_Your instructions:_
Copy out every line of the records in which "Pipelines" can be found.

Plain-text document sources:
★ ★ ★

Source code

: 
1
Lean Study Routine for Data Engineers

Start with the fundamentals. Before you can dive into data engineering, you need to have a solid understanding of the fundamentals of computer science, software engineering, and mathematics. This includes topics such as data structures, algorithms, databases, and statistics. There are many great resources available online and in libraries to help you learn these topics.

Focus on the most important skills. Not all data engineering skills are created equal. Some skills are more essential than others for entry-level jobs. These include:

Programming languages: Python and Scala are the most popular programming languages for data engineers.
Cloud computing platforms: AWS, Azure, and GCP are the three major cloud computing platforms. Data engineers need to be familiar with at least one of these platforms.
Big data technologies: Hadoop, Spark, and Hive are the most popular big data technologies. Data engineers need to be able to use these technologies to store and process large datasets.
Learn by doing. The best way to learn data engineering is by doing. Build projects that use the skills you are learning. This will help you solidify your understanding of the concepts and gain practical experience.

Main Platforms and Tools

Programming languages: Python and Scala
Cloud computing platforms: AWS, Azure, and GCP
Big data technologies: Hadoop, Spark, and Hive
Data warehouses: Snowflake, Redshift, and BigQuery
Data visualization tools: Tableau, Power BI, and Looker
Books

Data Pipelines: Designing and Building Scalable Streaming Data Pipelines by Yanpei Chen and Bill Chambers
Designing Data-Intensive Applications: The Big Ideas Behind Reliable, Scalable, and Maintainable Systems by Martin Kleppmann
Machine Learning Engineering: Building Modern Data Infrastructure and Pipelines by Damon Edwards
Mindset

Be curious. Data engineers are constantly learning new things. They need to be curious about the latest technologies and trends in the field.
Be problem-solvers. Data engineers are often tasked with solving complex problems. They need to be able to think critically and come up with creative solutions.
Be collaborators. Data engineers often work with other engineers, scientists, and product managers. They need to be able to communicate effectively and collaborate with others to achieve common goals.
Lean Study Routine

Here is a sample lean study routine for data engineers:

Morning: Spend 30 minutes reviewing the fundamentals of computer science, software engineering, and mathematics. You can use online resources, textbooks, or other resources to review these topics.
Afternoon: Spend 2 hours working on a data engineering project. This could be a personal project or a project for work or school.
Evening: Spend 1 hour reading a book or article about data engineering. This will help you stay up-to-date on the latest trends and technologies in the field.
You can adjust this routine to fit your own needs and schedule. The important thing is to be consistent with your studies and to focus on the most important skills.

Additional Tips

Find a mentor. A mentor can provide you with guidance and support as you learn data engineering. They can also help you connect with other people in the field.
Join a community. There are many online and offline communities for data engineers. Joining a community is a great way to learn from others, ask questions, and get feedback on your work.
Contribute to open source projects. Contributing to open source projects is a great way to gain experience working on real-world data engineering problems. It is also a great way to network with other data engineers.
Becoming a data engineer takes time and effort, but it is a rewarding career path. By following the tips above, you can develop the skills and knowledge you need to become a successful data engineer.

★ ★ ★

_Answer area:_
Data Pipelines: Designing and Building Scalable Streaming Data Pipelines by Yanpei Chen and Bill Chambers
Machine Learning Engineering: Building Modern Data Infrastructure and Pipelines by Damon Edwards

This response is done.